Его старики, могучие, древовидно охватившие своими корнями, своими ветвистыми вершинами огромный объем судьбы, не просто родовой, но русской, народной. В их любовях, семейных распрях, тюремных страданиях и смертях ему, ребенку, открывались переживания невыразимые, из любящего сердца, откуда спустя годы возникали жаркие мысли об Отечестве, о народной судьбе, о высших связанных с Родиной истинах, неодолимых в беде и затмении.

Старики приходили к бабушке на свои чаепития, на семейные советы, где вспоминали, рядили, заливались слезами, впадали в гнев, и он, притулившись на краешке кушетки, прижавшись к рукодельному коврику с шелковыми красными маками, внимал их длинным, нескончаемым словесам. Казалось, на этих сходках они снимают мерку с чего-то необъятного, неизмеримого, быть может, с самой России. И когда умирали один за другим и казалось, каждая смерть есть падение могучего дерева, сбивавшего соседнюю вершину, и на месте корабельного леса – только темные ямы и пни, – оттуда, сначала как боль, а потом как непрерывно прибывающий свет, потекли на него силы любви и памяти, хранившие его и исцеляющие, и тайная вера, что их смерть преодолима и им всем уготована встреча. Круглый стол под нарядной скатертью, бабушка из цветастого чайника разливает чай, и дед Михаил, белобородый, веселый, принимает из рук сестры душистую жаркую чашку, приговаривая: «Ай да Настенька, ай да сестра дорогая!»

Когда тесно стало среди семейных преданий и множество непроверенных молодых увлечений опьянило его, он познакомился с легкомысленным седовласым эпикурейцем – несостоявшийся поэт-модернист 20-х годов, резчик по дереву, малеватель непонятных абстрактных картин, он был из времени, когда рокотал на подмостках бас Маяковского, скакал розовый конь Есенина, трепетал костяными крыльями птеродактиль Татлина, гремел на рынках бубенец Петрушки. Эпикуреец занимал должность директора в подмосковном краеведческом музее. Обшарпанные залы с чучелами ястребов и уток, каменными топорами из древних могильников, фотографиями ударников труда помещались в разрушенном монастыре. Тут же, в сводчатых, жарко натопленных кельях с кафельной печкой и остатками кованого паникадила, находилась его квартирка, где собирался удивительный люд. Актеры-любители из местного Дома культуры, в доморощенных спектаклях игравшие партизан и карателей, выезжали со спектаклями по окрестным колхозам, принося в дом запахи распутицы, самогона и дыма.
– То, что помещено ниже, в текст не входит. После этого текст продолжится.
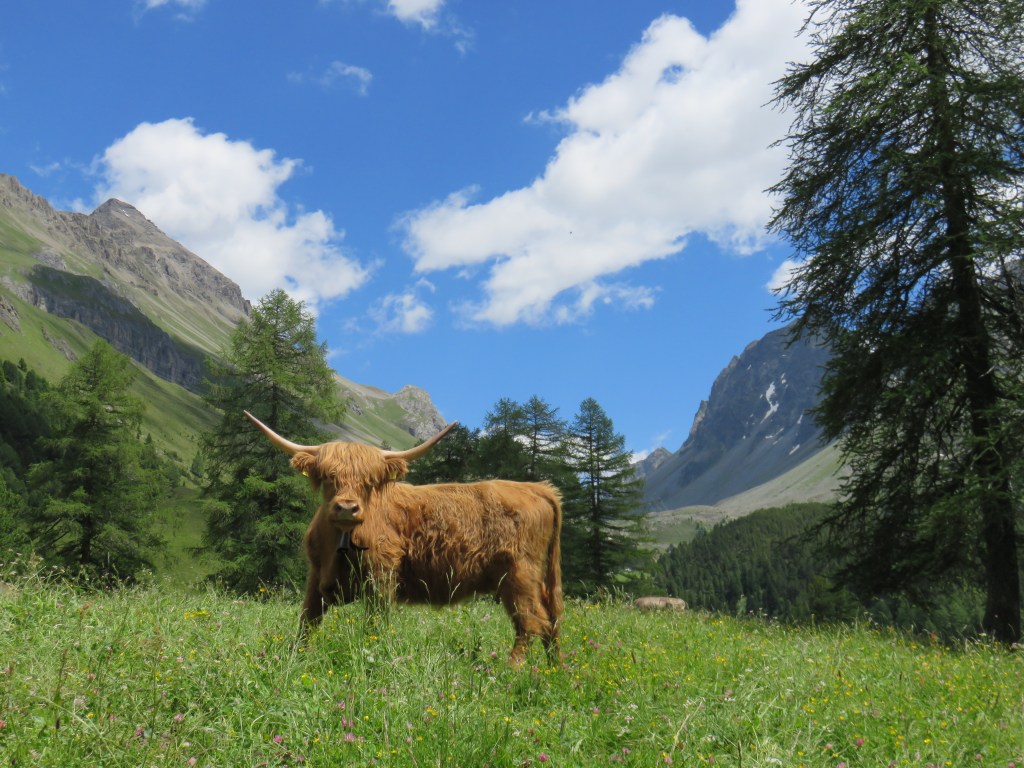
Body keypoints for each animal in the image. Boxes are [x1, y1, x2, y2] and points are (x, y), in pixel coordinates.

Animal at [244, 411, 564, 665]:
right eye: (328, 477)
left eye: (369, 482)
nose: (347, 507)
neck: (340, 543)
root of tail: (536, 488)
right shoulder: (316, 575)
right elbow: (307, 621)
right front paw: (295, 658)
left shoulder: (382, 575)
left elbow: (374, 624)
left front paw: (371, 656)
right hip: (536, 579)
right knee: (551, 619)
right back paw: (553, 669)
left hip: (519, 575)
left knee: (531, 621)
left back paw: (512, 669)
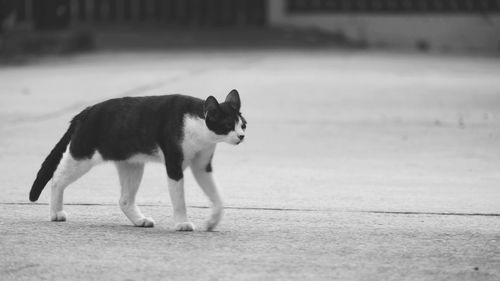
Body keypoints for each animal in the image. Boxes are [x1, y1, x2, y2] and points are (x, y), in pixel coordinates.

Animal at [28, 89, 246, 230]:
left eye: (243, 125)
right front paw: (182, 223)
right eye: (228, 125)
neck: (199, 129)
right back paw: (56, 213)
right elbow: (179, 199)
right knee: (57, 178)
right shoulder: (174, 165)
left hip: (131, 165)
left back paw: (140, 220)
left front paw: (212, 222)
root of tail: (86, 111)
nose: (242, 136)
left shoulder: (202, 167)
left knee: (124, 200)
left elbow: (217, 197)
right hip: (82, 156)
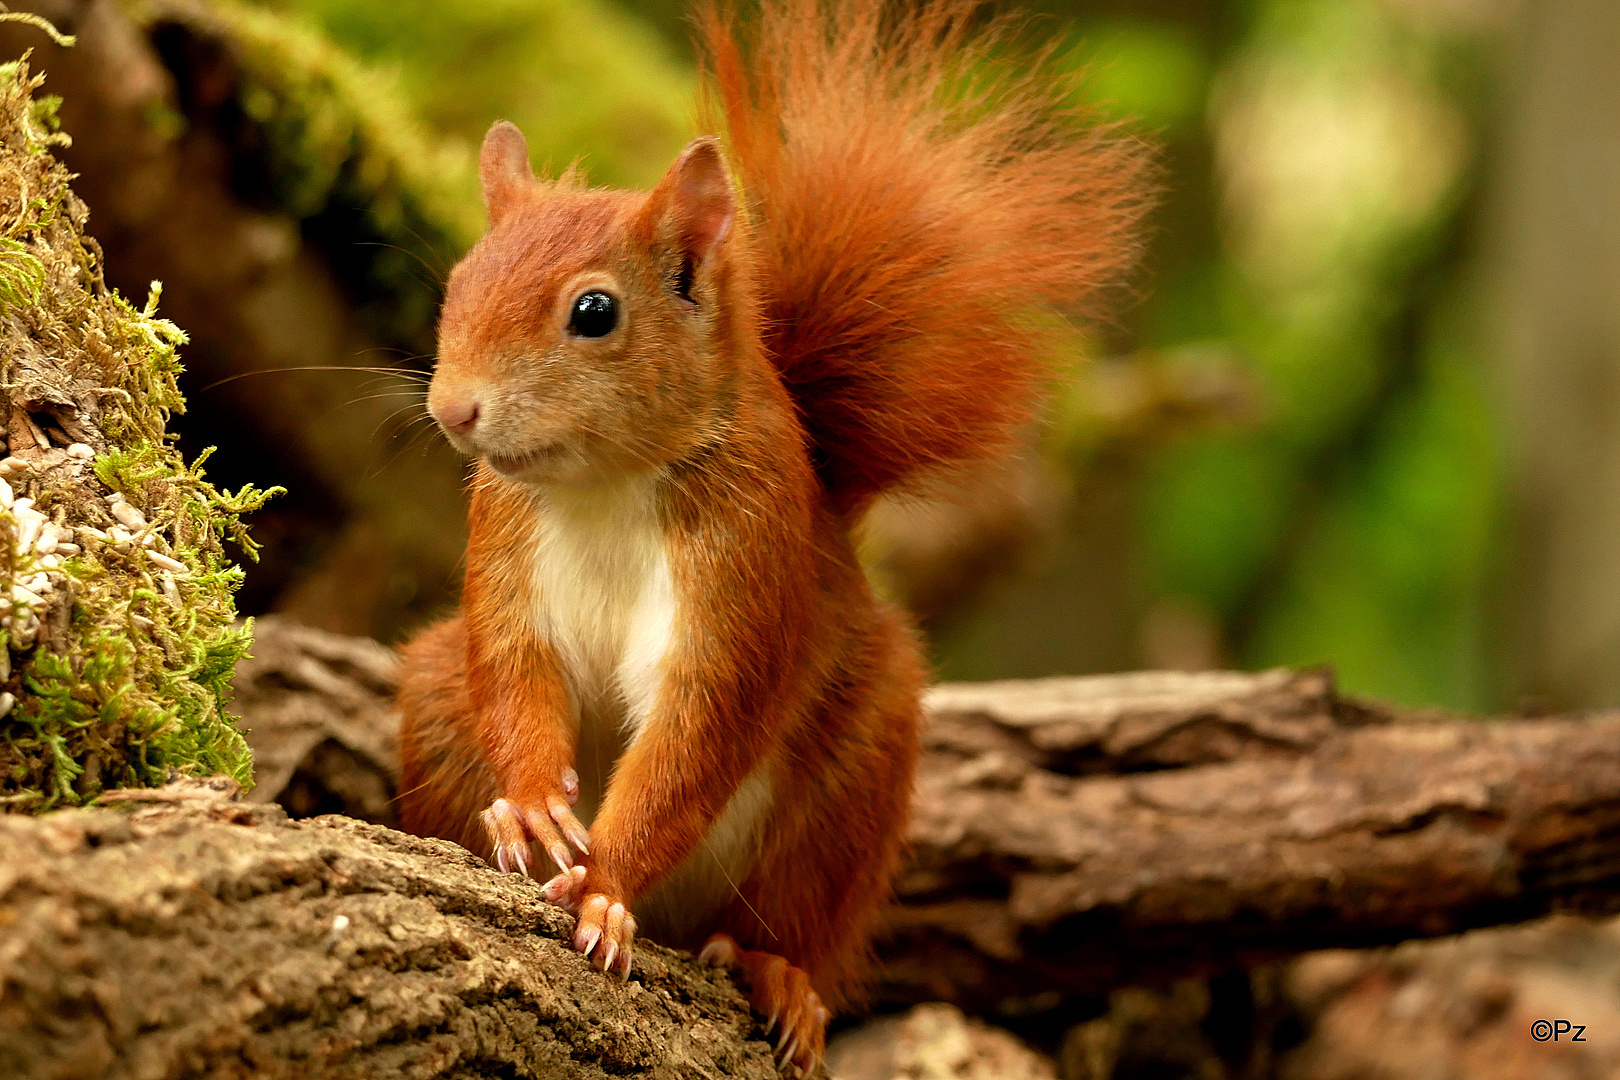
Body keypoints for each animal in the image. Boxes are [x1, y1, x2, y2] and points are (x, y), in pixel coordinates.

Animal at [396, 0, 1146, 1062]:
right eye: (459, 281)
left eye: (595, 310)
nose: (454, 410)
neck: (606, 485)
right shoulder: (504, 537)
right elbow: (513, 669)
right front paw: (534, 804)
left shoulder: (743, 561)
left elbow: (698, 732)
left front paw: (604, 888)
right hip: (433, 698)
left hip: (849, 788)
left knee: (791, 917)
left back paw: (776, 975)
Поэт-самоучка, служивший пожарником, дежуривший на каланче, чьи кирзовые сапоги, намазанные до черноты креозотом, повергали в ужас хозяина, и тот после ухода поэта страдал головной болью, распахивал настежь окна. Начинающая неумелая художница, худая и вечно простуженная, со следами недоедания на бледном лице с прекрасными серо-голубыми глазами. Вся эта публика, плохо одетая, ненакормленная, склонная к унынию, пьянству и прозябанию, нашла в этом доме убежище. В лице хозяина обрела вдохновителя и учителя, собравшего их в удивительный, творческий и братский союз, куда был принят и он, Белосельцев.